*Exercise material*.
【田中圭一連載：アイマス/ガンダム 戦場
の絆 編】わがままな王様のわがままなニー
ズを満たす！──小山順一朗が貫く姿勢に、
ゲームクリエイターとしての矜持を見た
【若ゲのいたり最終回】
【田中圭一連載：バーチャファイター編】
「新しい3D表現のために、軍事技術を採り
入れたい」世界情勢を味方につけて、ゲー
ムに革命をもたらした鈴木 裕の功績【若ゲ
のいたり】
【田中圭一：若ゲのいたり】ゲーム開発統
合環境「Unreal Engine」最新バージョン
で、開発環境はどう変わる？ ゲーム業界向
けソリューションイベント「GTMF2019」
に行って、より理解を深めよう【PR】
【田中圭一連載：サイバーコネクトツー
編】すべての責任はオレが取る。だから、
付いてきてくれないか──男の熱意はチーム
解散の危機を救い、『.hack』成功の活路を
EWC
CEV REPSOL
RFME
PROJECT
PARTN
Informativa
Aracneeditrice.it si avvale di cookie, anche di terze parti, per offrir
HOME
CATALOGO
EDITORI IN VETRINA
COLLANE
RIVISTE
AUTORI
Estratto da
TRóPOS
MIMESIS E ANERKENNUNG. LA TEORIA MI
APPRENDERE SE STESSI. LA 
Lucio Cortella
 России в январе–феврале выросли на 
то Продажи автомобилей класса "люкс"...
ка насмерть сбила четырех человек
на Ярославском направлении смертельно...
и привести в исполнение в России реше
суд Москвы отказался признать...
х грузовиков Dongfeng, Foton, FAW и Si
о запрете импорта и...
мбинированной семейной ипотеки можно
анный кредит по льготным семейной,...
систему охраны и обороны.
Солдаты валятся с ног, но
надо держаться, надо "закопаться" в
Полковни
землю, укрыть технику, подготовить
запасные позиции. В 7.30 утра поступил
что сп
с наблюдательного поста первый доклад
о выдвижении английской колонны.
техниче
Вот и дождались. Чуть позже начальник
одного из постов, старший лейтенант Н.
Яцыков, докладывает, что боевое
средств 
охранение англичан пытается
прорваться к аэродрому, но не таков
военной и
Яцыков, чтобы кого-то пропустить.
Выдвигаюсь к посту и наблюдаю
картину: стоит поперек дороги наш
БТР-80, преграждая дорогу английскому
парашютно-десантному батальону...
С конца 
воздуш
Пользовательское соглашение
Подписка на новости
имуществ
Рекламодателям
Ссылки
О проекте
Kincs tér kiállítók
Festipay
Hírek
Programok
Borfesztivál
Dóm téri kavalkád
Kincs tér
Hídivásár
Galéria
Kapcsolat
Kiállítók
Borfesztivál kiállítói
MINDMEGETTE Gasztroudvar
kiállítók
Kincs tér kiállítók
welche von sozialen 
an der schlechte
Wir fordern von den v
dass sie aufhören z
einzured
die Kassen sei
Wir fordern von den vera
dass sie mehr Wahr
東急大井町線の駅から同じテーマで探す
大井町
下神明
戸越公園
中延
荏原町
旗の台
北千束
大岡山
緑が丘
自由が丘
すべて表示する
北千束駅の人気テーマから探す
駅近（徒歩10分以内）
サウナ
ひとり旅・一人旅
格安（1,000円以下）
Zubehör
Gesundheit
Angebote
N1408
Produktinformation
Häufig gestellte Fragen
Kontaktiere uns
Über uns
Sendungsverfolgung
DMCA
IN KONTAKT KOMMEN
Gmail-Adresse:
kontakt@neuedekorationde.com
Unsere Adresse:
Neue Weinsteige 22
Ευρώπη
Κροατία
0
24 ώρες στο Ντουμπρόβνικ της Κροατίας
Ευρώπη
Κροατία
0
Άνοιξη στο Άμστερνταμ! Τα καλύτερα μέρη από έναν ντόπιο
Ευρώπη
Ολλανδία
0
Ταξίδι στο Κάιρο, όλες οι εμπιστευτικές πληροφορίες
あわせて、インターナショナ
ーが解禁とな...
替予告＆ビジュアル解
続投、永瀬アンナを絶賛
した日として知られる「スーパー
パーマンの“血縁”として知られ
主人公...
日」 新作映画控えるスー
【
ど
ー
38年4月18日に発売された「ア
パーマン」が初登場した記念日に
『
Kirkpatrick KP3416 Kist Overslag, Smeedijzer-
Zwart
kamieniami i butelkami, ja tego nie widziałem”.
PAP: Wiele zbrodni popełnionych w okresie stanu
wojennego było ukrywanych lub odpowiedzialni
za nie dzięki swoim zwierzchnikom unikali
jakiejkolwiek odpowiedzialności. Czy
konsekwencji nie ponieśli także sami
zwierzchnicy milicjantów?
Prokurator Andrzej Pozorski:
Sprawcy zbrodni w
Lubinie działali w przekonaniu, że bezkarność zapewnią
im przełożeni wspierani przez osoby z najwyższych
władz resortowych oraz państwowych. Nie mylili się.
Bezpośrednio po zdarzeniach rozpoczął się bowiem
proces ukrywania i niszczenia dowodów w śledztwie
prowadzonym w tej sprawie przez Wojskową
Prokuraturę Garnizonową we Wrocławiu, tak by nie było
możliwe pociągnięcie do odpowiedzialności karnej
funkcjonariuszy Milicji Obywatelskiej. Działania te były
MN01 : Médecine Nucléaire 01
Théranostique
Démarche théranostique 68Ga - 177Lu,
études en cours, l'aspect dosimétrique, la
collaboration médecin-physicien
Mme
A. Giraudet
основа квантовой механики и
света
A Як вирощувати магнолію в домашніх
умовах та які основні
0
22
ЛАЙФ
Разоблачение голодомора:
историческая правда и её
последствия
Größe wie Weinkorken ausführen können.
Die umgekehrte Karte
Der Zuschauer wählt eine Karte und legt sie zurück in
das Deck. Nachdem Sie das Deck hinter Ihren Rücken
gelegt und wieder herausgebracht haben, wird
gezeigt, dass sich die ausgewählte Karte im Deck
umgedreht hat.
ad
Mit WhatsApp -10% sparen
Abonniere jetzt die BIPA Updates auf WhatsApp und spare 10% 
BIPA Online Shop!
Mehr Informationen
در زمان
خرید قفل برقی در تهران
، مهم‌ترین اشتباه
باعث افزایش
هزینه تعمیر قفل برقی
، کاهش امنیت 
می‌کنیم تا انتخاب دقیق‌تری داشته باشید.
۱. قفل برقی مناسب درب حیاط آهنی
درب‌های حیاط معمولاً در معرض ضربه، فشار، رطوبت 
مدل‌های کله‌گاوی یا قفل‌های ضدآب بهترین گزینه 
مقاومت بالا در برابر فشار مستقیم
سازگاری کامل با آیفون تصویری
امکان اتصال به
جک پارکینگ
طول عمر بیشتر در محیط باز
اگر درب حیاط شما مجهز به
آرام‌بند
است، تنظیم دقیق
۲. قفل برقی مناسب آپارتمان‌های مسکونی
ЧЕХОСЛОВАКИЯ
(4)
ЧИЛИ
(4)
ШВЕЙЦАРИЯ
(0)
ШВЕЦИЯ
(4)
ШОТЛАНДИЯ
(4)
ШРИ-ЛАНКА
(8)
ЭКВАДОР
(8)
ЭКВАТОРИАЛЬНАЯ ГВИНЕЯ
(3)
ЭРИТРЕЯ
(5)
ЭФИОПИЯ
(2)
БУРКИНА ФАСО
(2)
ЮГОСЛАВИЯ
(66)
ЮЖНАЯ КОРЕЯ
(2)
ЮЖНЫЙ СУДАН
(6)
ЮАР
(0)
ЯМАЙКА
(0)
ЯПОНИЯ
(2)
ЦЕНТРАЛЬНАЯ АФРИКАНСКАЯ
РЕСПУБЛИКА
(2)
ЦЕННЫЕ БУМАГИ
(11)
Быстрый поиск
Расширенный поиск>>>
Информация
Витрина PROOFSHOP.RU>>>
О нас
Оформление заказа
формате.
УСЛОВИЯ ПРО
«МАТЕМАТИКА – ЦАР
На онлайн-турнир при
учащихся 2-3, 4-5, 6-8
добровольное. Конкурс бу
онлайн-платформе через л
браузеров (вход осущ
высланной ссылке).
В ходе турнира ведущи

*Request*.
Gather every line in the rows above that contains the string "Karte", and copy each one out in full.

*Answer section*.
Die umgekehrte Karte
Der Zuschauer wählt eine Karte und legt sie zurück in
gezeigt, dass sich die ausgewählte Karte im Deck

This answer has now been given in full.